В оковах льда (Монинг) - страница 188

— Успокойся, Катарина. Я спас тебя вчера ночью не для того, чтобы сегодня причинять вред.

Я смотрю на его лицо, но ничего не могу по нему прочесть. Об этом человеке говорят, что у него только три выражения на все случаи жизни: веселая насмешка, столичная холодность или ярость. Говорят, что, если ты увидишь ярость, ты покойник.

Я на всю мощь открываю свой дар эмпата.

Я в этой комнате одна.

У меня просто нет слов. И я решаю начать с тех, что остались:

— Я одна в этой комнате.

— Не совсем.

— Ты не существуешь.

— Прикоснись ко мне, Катарина. И скажи мне, что я не существую. — Он касается моей щеки невесомым поцелуем, и я вздрагиваю. — Повернись ко мне, чтобы я мог поцеловать тебя так, как нужно целовать женщину.

Его рот снова касается моей щеки, он ждет, когда я повернусь хоть немного, раздвину губы, чтобы принять его язык. Я снова вздрагиваю. Этот человек не будет целовать меня так, как мне нравится, он будет целовать меня так, как он хочет. Настойчиво, требовательно, опасно. Его путь — это не любовь. Это страсть, и она обжигает. Испепеляет. Оставляет одни только угли, как МФП, который его люди приковали у моего аббатства вчера ночью.

Когда я отстраняюсь, он смеется и разжимает свои ненастоящие объятия.
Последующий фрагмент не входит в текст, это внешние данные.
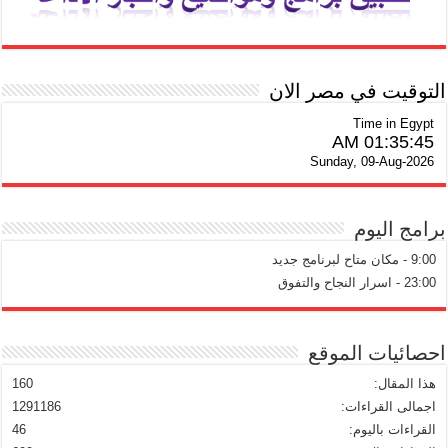
التوقيت في مصر الان
Time in Egypt
01:35:46 AM
Sunday, 09-Aug-2026
برامج اليوم
9:00 - مكان متاح لبرنامج جديد
23:00 - اسرار النجاح والتفوق
احصائيات الموقع
هذا المقال:
160
اجمالى القراءات:
1291186
القراءات باليوم:
46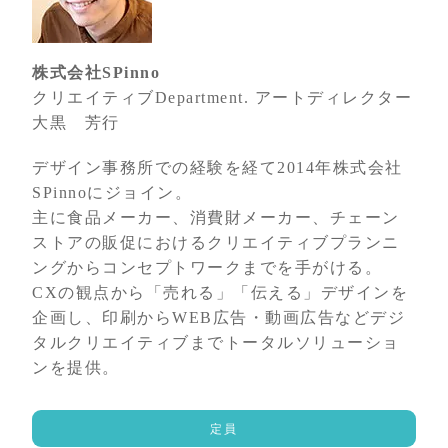
株式会社SPinno
クリエイティブDepartment. アートディレクター
大黒 芳行
デザイン事務所での経験を経て2014年株式会社
SPinnoにジョイン。
主に食品メーカー、消費財メーカー、チェーン
ストアの販促におけるクリエイティブプランニ
ングからコンセプトワークまでを手がける。
CXの観点から「売れる」「伝える」デザインを
企画し、印刷からWEB広告・動画広告などデジ
タルクリエイティブまでトータルソリューショ
ンを提供。
定員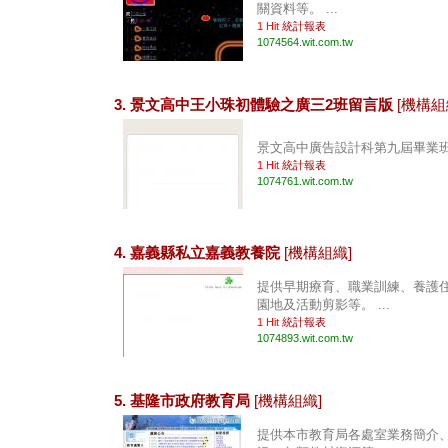
關資料等。 ...
1 Hit
統計報表
1074564.wit.com.tw
3. 景文高中王小珠初體驗之廣三2班留言版
[機構組
景文高中廣告設計科第九屆畢業班廣
1 Hit
統計報表
1074761.wit.com.tw
4. 嘉義縣私立嘉義教養院
[機構組織]
提供早期療育、職業訓練、養護
園地及活動剪影等。 ...
1 Hit
統計報表
1074893.wit.com.tw
5. 基隆市政府教育局
[機構組織]
提供本市教育局各處室業務簡介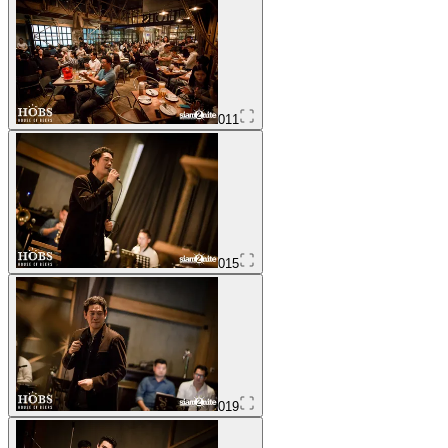
011
015
019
Я спокойно смотрю на него.

— Благодарю за то, что отправил своих людей стабилизировать тот осколок Фейри. Они говорили о плате. Мы располагаем немногим. Что наше аббатство может предложить в ответ на такую щедрую помощь?

Он слабо улыбается.

— Ах, так вот какими мы стали. Ты очень красноречива для девочки, которая не произнесла ни слова, пока ей не исполнилось пять.
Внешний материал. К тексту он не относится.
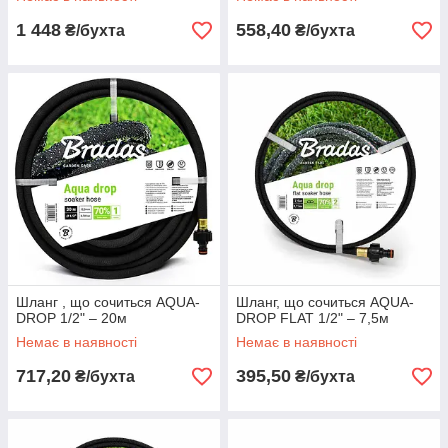
1 448
558,40
₴/бухта
₴/бухта
Шланг , що сочиться AQUA-
Шланг, що сочиться AQUA-
DROP 1/2" – 20м
DROP FLAT 1/2" – 7,5м
Немає в наявності
Немає в наявності
717,20
395,50
₴/бухта
₴/бухта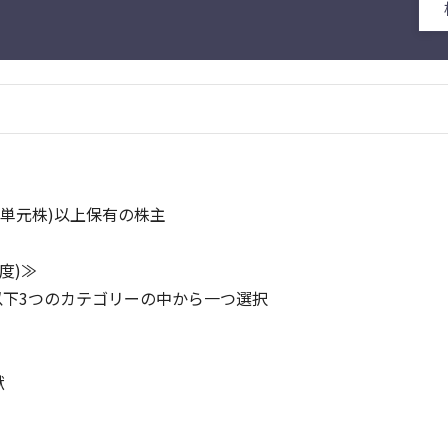
(単元株)以上保有の株主
度)≫
以下3つのカテゴリーの中から一つ選択
献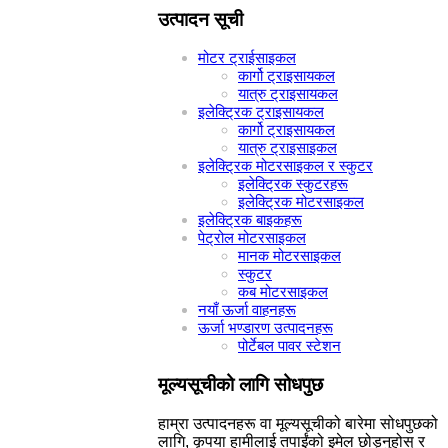
उत्पादन सूची
मोटर ट्राईसाइकल
कार्गो ट्राइसायकल
यात्रु ट्राइसायकल
इलेक्ट्रिक ट्राइसायकल
कार्गो ट्राइसायकल
यात्रु ट्राइसाइकल
इलेक्ट्रिक मोटरसाइकल र स्कुटर
इलेक्ट्रिक स्कुटरहरू
इलेक्ट्रिक मोटरसाइकल
इलेक्ट्रिक बाइकहरू
पेट्रोल मोटरसाइकल
मानक मोटरसाइकल
स्कुटर
कब मोटरसाइकल
नयाँ ऊर्जा वाहनहरू
ऊर्जा भण्डारण उत्पादनहरू
पोर्टेबल पावर स्टेशन
मूल्यसूचीको लागि सोधपुछ
हाम्रा उत्पादनहरू वा मूल्यसूचीको बारेमा सोधपुछको
लागि, कृपया हामीलाई तपाईंको इमेल छोड्नुहोस् र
Я отказываюсь смущаться. Итак, он знает, что я не один год с самого рождения жила без голоса. Многие знают об этом. Боль всех эмоций мира оглушала меня. Я была ужасным младенцем и жутким ребенком. Я безостановочно плакала. И не говорила. Сжималась в комочек и пыталась избавиться от вселенской боли. Это считали аутизмом.

— Благодарю.

— Пока не появилась Ровена и не предложила твоей семье сделку.

— Я пришла говорить не о себе, а о том, как могу отплатить тебе.

— Она обещала вытащить тебя из раковины аутизма, поставив условие: достигнув восемнадцатилетия, ты должна будешь принадлежать ей и жить в аббатстве. Твои родители ухватились за эту возможность. Им отчаянно хотелось избавиться от твоего плача.

Временами, уже тогда, Шон приходил ко мне. Он сворачивался рядом со мной и говорил: «Девочка, почему ты плачешь?» И я помню, что тогда наступала тишина. Он обнимал меня своими пухлыми ручками, и боль ненадолго отступала.

— Как они могли заключить союз с более влиятельными и беспринципными преступниками, если единственная дочь на выданье была дефективной? — сухо спрашиваю я.